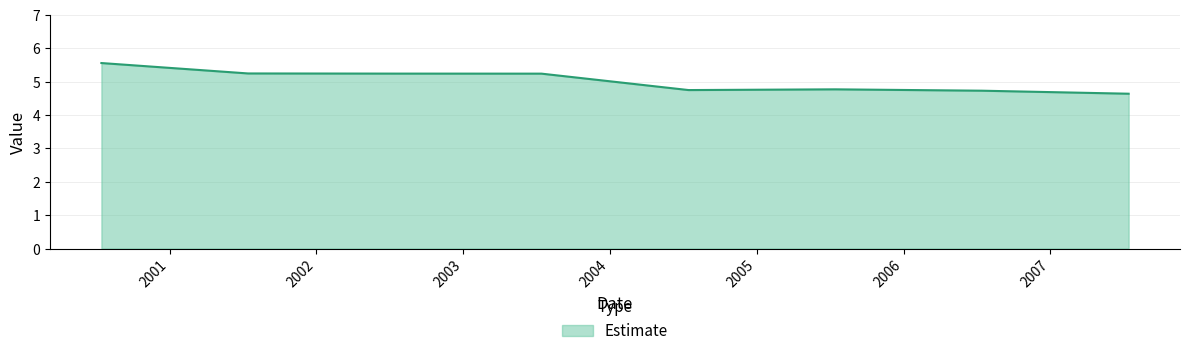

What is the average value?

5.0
==
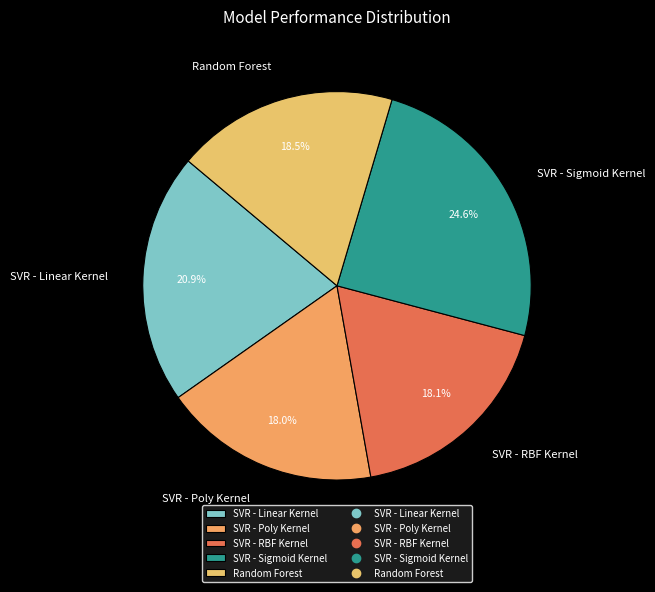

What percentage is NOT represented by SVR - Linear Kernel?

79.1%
---
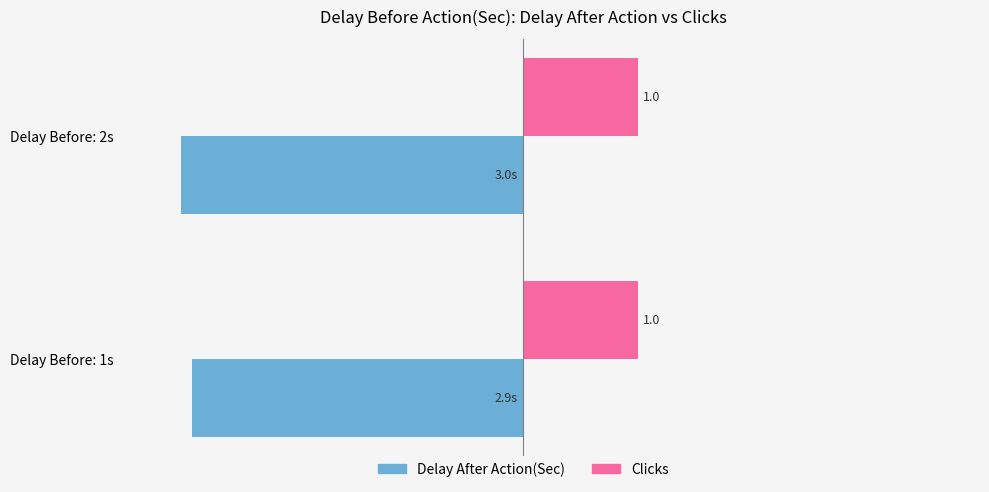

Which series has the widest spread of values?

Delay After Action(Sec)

## Work instruction
Lay out the lines of the records as a Markdown table, starting with the line that contains "Which series has the widest spread of values?" and going on through the line that contains "Delay After Action(Sec)". Use a Row column for the row number and a Line column for the line itself, and leave out blank lines.

## Task result
| Row | Line |
|---|---|
| 1 | Which series has the widest spread of values? |
| 2 | Delay After Action(Sec) |